[Start of section]

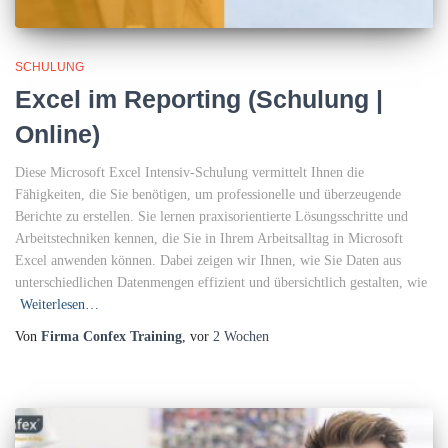
SCHULUNG
Excel im Reporting (Schulung |
Online)
Diese Microsoft Excel Intensiv-Schulung vermittelt Ihnen die
Fähigkeiten, die Sie benötigen, um professionelle und überzeugende
Berichte zu erstellen. Sie lernen praxisorientierte Lösungsschritte und
Arbeitstechniken kennen, die Sie in Ihrem Arbeitsalltag in Microsoft
Excel anwenden können. Dabei zeigen wir Ihnen, wie Sie Daten aus
unterschiedlichen Datenmengen effizient und übersichtlich gestalten, wie
Weiterlesen…
Von
Firma Confex Training
, vor
2 Wochen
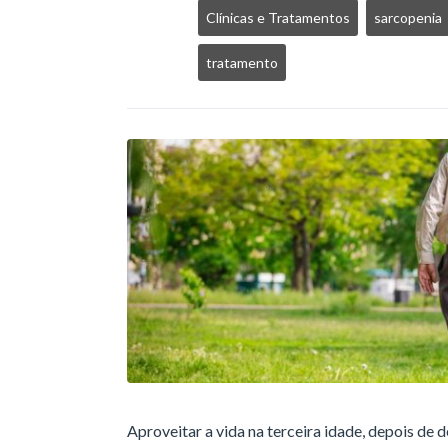
Clínicas e Tratamentos
sarcopenia
tratamento
Aproveitar a vida na terceira idade, depois de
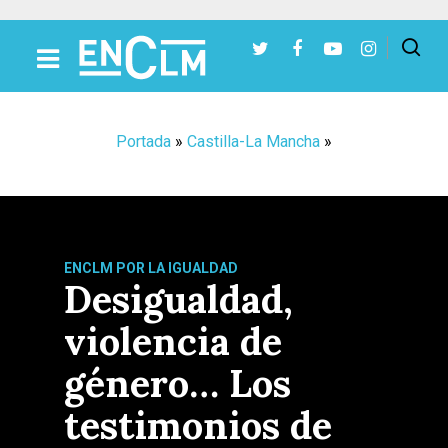
Presiona Intro para buscar o ESC para cerrar
Portada
»
Castilla-La Mancha
»
ENCLM POR LA IGUALDAD
Desigualdad,
violencia de
género… Los
testimonios de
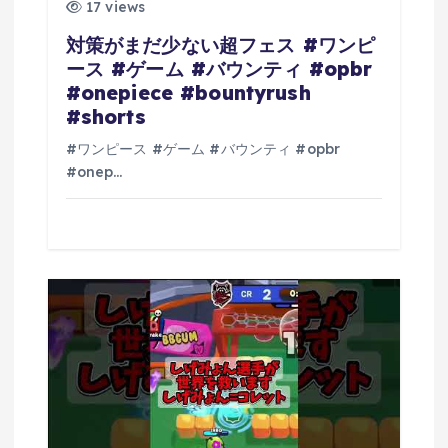
17 views
対策がまだ少ない超フェス #ワンピ
ース #ゲーム #バウンティ #opbr
#onepiece #bountyrush
#shorts
#ワンピース #ゲーム #バウンティ #opbr
#onep…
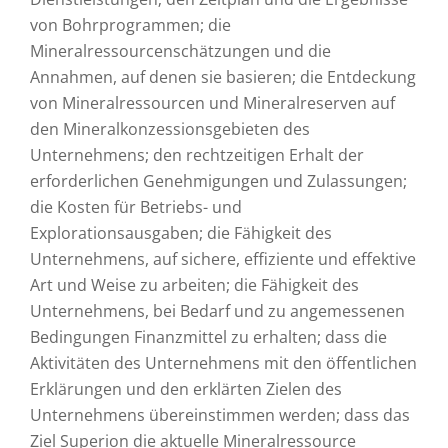
von Bohrprogrammen; die
Mineralressourcenschätzungen und die
Annahmen, auf denen sie basieren; die Entdeckung
von Mineralressourcen und Mineralreserven auf
den Mineralkonzessionsgebieten des
Unternehmens; den rechtzeitigen Erhalt der
erforderlichen Genehmigungen und Zulassungen;
die Kosten für Betriebs- und
Explorationsausgaben; die Fähigkeit des
Unternehmens, auf sichere, effiziente und effektive
Art und Weise zu arbeiten; die Fähigkeit des
Unternehmens, bei Bedarf und zu angemessenen
Bedingungen Finanzmittel zu erhalten; dass die
Aktivitäten des Unternehmens mit den öffentlichen
Erklärungen und den erklärten Zielen des
Unternehmens übereinstimmen werden; dass das
Ziel Superion die aktuelle Mineralressource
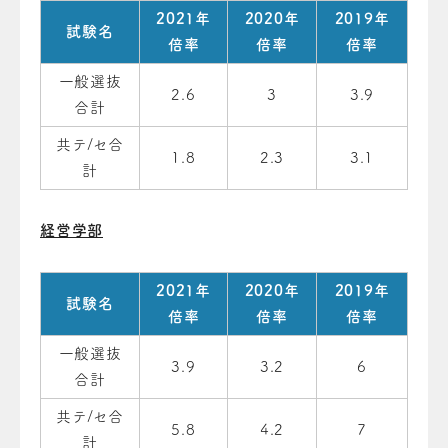
2021年
2020年
2019年
試験名
倍率
倍率
倍率
一般選抜
2.6
3
3.9
合計
共テ/セ合
1.8
2.3
3.1
計
経営学部
2021年
2020年
2019年
試験名
倍率
倍率
倍率
一般選抜
3.9
3.2
6
合計
共テ/セ合
5.8
4.2
7
計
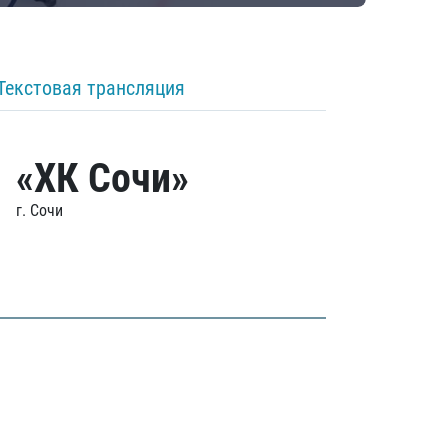
Текстовая трансляция
«ХК Сочи»
г. Сочи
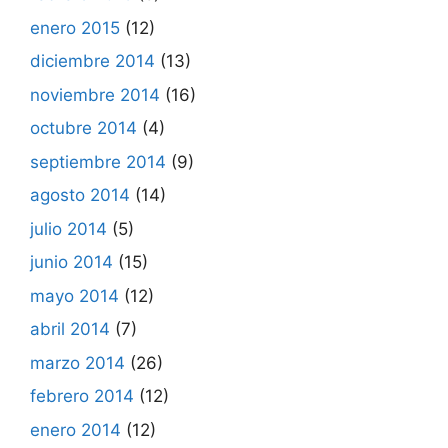
enero 2015
(12)
diciembre 2014
(13)
noviembre 2014
(16)
octubre 2014
(4)
septiembre 2014
(9)
agosto 2014
(14)
julio 2014
(5)
junio 2014
(15)
mayo 2014
(12)
abril 2014
(7)
marzo 2014
(26)
febrero 2014
(12)
enero 2014
(12)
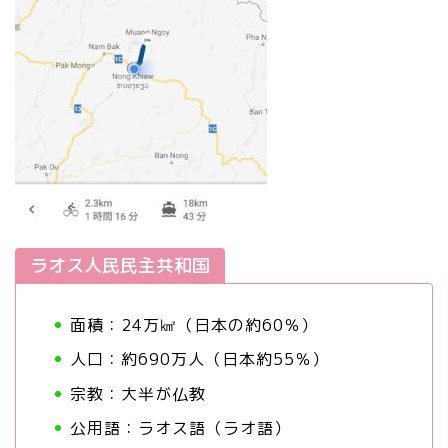
ラオス人民民主共和国
面積：24万㎢（日本の約60％）
人口：約690万人（日本約55％）
宗教：大半が仏教
公用語：ラオス語（ラオ語）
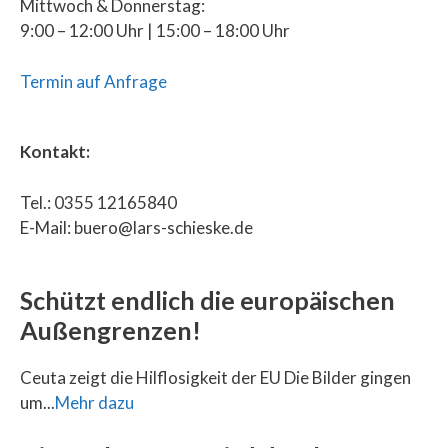
Mittwoch & Donnerstag:
9:00 – 12:00 Uhr | 15:00 – 18:00 Uhr
Termin auf Anfrage
Kontakt:
Tel.: 0355 12165840
E-Mail: buero@lars-schieske.de
Schützt endlich die europäischen
Außengrenzen!
Ceuta zeigt die Hilflosigkeit der EU Die Bilder gingen
um...
Mehr dazu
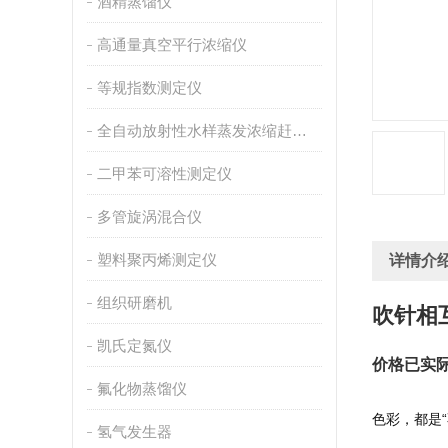
酒精蒸馏仪
高通量真空平行浓缩仪
等规指数测定仪
全自动放射性水样蒸发浓缩赶酸仪
二甲苯可溶性测定仪
多管旋涡混合仪
塑料聚丙烯测定仪
详情介
组织研磨机
吹针相
凯氏定氮仪
价格已实
氟化物蒸馏仪
                 
色彩，都是“不一
氢气发生器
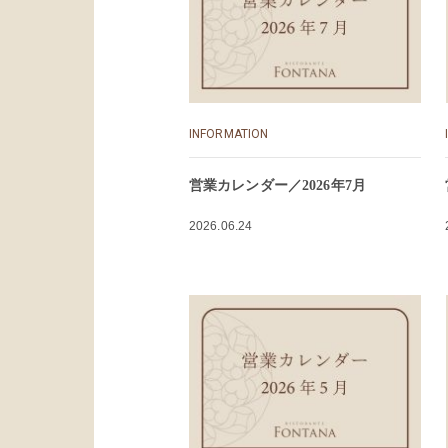
INFORMATION
営業カレンダー／2026年7月
2026.06.24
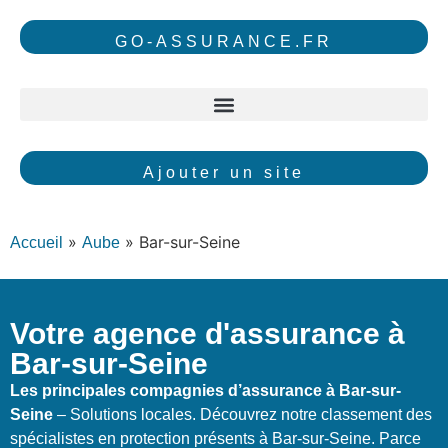
GO-ASSURANCE.FR
Ajouter un site
»
»
Bar-sur-Seine
Accueil
Aube
Votre agence d'assurance à
Bar-sur-Seine
Les principales compagnies d’assurance à Bar-sur-
Seine
– Solutions locales. Découvrez notre classement des
spécialistes en protection présents à Bar-sur-Seine. Parce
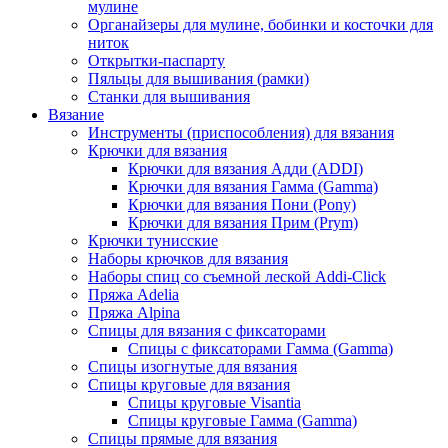
мулине
Органайзеры для мулине, бобинки и косточки для
ниток
Открытки-паспарту
Пяльцы для вышивания (рамки)
Станки для вышивания
Вязание
Инструменты (приспособления) для вязания
Крючки для вязания
Крючки для вязания Адди (ADDI)
Крючки для вязания Гамма (Gamma)
Крючки для вязания Пони (Pony)
Крючки для вязания Прим (Prym)
Крючки тунисские
Наборы крючков для вязания
Наборы спиц со съемной леской Addi-Click
Пряжа Adelia
Пряжа Alpina
Спицы для вязания с фиксаторами
Спицы с фиксаторами Гамма (Gamma)
Спицы изогнутые для вязания
Спицы круговые для вязания
Спицы круговые Visantia
Спицы круговые Гамма (Gamma)
Спицы прямые для вязания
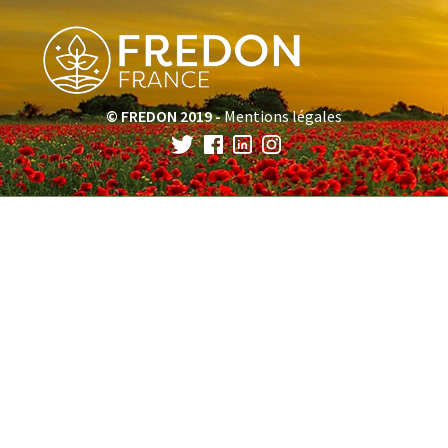
© FREDON 2019 -
Mentions légales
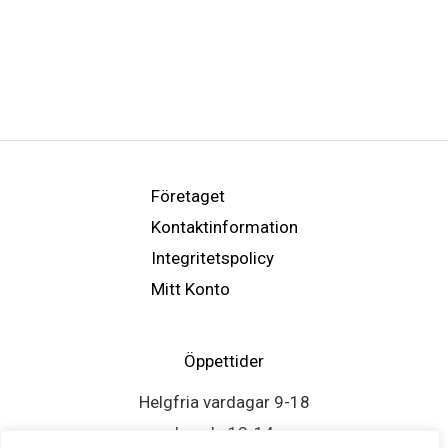
Företaget
Kontaktinformation
Integritetspolicy
Mitt Konto
Öppettider
Helgfria vardagar 9-18
Lunch: 13-14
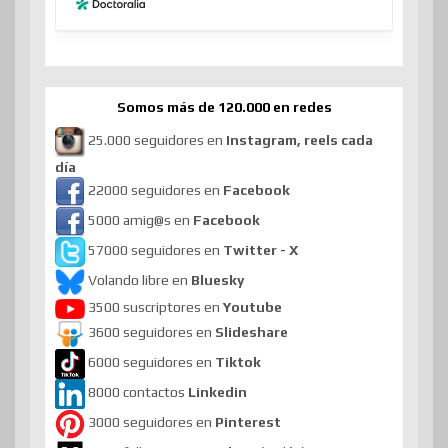
Somos más de 120.000 en redes
25.000 seguidores en
Instagram, reels cada
día
22000 seguidores en
Facebook
5000 amig@s en
Facebook
57000 seguidores en
Twitter - X
Volando libre en
Bluesky
3500 suscriptores en
Youtube
3600 seguidores en
Slideshare
6000 seguidores en
Tiktok
8000 contactos
Linkedin
3000 seguidores en
Pinterest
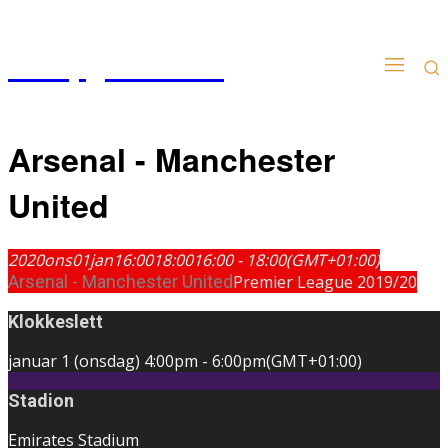
Kampgudien.no
Arsenal - Manchester
United
2020
ons
01
jan
16:00
18:00
16:00 - 18:00
(GMT+01:00)
Arsenal - Manchester United
Premier League 2019/20
Klokkeslett
januar 1 (onsdag)
4:00pm
-
6:00pm
(GMT+01:00)
Stadion
Emirates Stadium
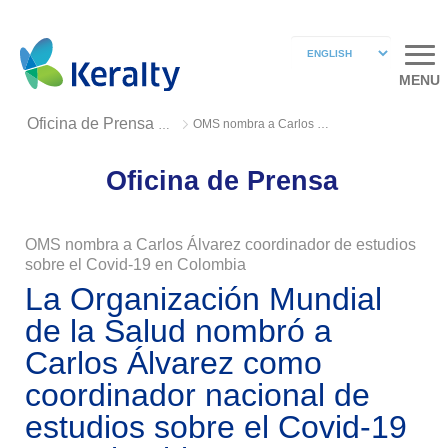
MENU
OMS nombra a Carlos Álvarez coordinador de estudios sobre el Covid-19 en Colombia
Oficina de Prensa 2020
Oficina de Prensa
OMS nombra a Carlos Álvarez coordinador de estudios
sobre el Covid-19 en Colombia
La Organización Mundial
de la Salud nombró a
Carlos Álvarez como
coordinador nacional de
estudios sobre el Covid-19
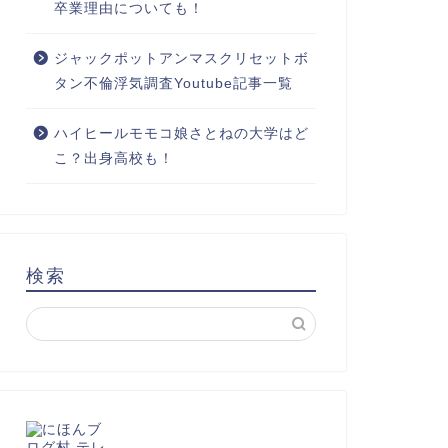
卒業理由についても！
ジャックポットアンマスクリセットボ
タン不倫浮気調査Youtube記事一覧
ハイヒールモモコ娘さとねの大学はど
こ？出身高校も！
検索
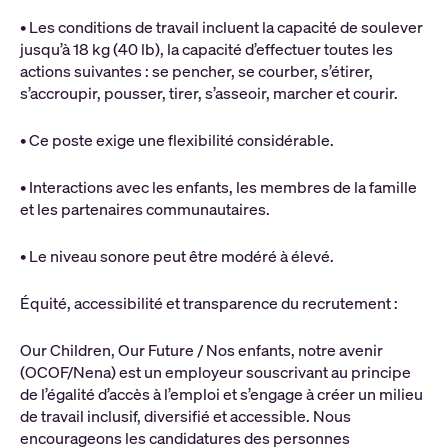
• Les conditions de travail incluent la capacité de soulever
jusqu’à 18 kg (40 lb), la capacité d’effectuer toutes les
actions suivantes : se pencher, se courber, s’étirer,
s’accroupir, pousser, tirer, s’asseoir, marcher et courir.
• Ce poste exige une flexibilité considérable.
• Interactions avec les enfants, les membres de la famille
et les partenaires communautaires.
• Le niveau sonore peut être modéré à élevé.
Équité, accessibilité et transparence du recrutement :
Our Children, Our Future / Nos enfants, notre avenir
(OCOF/Nena) est un employeur souscrivant au principe
de l’égalité d’accès à l’emploi et s’engage à créer un milieu
de travail inclusif, diversifié et accessible. Nous
encourageons les candidatures des personnes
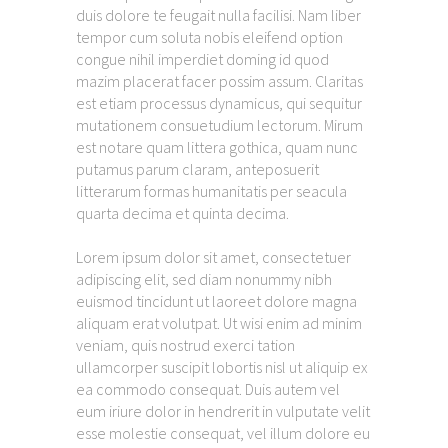
duis dolore te feugait nulla facilisi. Nam liber
tempor cum soluta nobis eleifend option
congue nihil imperdiet doming id quod
mazim placerat facer possim assum. Claritas
est etiam processus dynamicus, qui sequitur
mutationem consuetudium lectorum. Mirum
est notare quam littera gothica, quam nunc
putamus parum claram, anteposuerit
litterarum formas humanitatis per seacula
quarta decima et quinta decima.
Lorem ipsum dolor sit amet, consectetuer
adipiscing elit, sed diam nonummy nibh
euismod tincidunt ut laoreet dolore magna
aliquam erat volutpat. Ut wisi enim ad minim
veniam, quis nostrud exerci tation
ullamcorper suscipit lobortis nisl ut aliquip ex
ea commodo consequat. Duis autem vel
eum iriure dolor in hendrerit in vulputate velit
esse molestie consequat, vel illum dolore eu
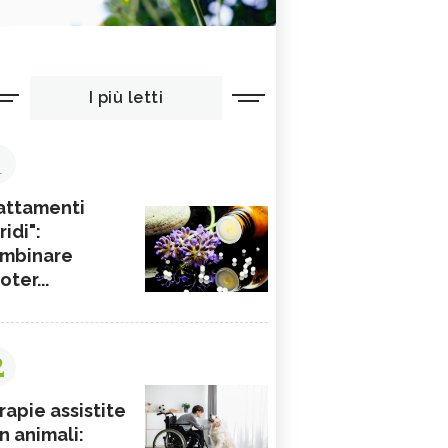
I più letti
1
attamenti
ridi":
mbinare
ioter...
2
rapie assistite
n animali:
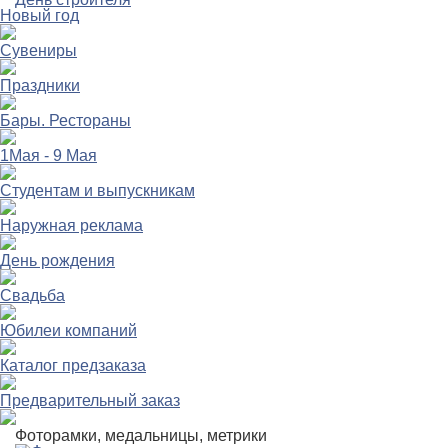
Новый год
Сувениры
Праздники
Бары. Рестораны
1Мая - 9 Мая
Студентам и выпускникам
Наружная реклама
День рождения
Свадьба
Юбилеи компаний
Каталог предзаказа
Предварительный заказ
Фоторамки, медальницы, метрики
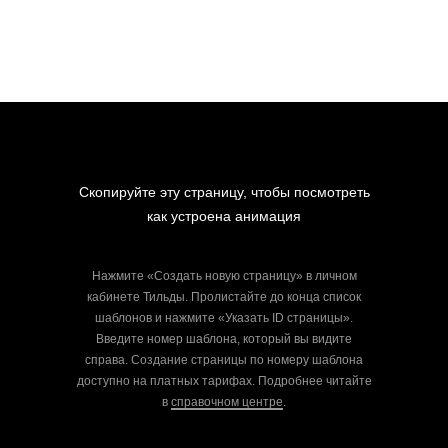
Скопируйте эту страницу, чтобы посмотреть
как устроена анимация
Нажмите «Создать новую страницу» в личном
кабинете Тильды. Пролистайте до конца список
шаблонов и нажмите «Указать ID страницы».
Введите номер шаблона, который вы видите
справа. Создание страницы по номеру шаблона
доступно на платных тарифах. Подробнее читайте
в
справочном центре
.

[End of section]

=== Instruction ===
Please convert the lines from the beginning of the data through the line containing "Aproveitar a vida", inclusive, into a JSON list of strings with one string per line. Omit blank lines and leave out the pictures.

=== Solution for this task ===
[
  "SCHULUNG",
  "Excel im Reporting (Schulung |",
  "Online)",
  "Diese Microsoft Excel Intensiv-Schulung vermittelt Ihnen die",
  "Fähigkeiten, die Sie benötigen, um professionelle und überzeugende",
  "Berichte zu erstellen. Sie lernen praxisorientierte Lösungsschritte und",
  "Arbeitstechniken kennen, die Sie in Ihrem Arbeitsalltag in Microsoft",
  "Excel anwenden können. Dabei zeigen wir Ihnen, wie Sie Daten aus",
  "unterschiedlichen Datenmengen effizient und übersichtlich gestalten, wie",
  "Weiterlesen…",
  "Von",
  "Firma Confex Training",
  ", vor",
  "2 Wochen",
  "Clínicas e Tratamentos",
  "sarcopenia",
  "tratamento",
  "Aproveitar a vida na terceira idade, depois de"
]